> [Task details] Skipping all pictures, set down the lines of the listing from the first through the one with "right shoulder: (123, 506)".

○ ○ ○ ○

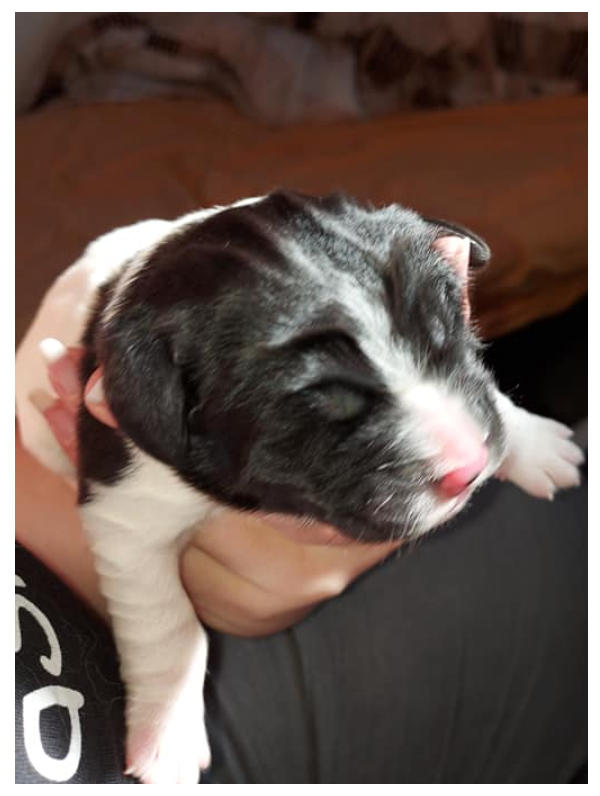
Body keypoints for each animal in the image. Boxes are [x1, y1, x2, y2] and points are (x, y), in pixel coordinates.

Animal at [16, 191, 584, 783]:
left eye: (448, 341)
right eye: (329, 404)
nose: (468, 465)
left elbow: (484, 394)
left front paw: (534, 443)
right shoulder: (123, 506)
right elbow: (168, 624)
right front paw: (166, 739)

○ ○ ○ ○

> [Response to this task]
Body keypoints for each animal in the image. Boxes are [x1, y1, x2, y2] and points are (x, y), in pixel coordinates.

Animal at [16, 191, 584, 783]:
left eye: (448, 341)
right eye: (329, 404)
nose: (468, 465)
left elbow: (484, 394)
left front paw: (534, 443)
right shoulder: (123, 506)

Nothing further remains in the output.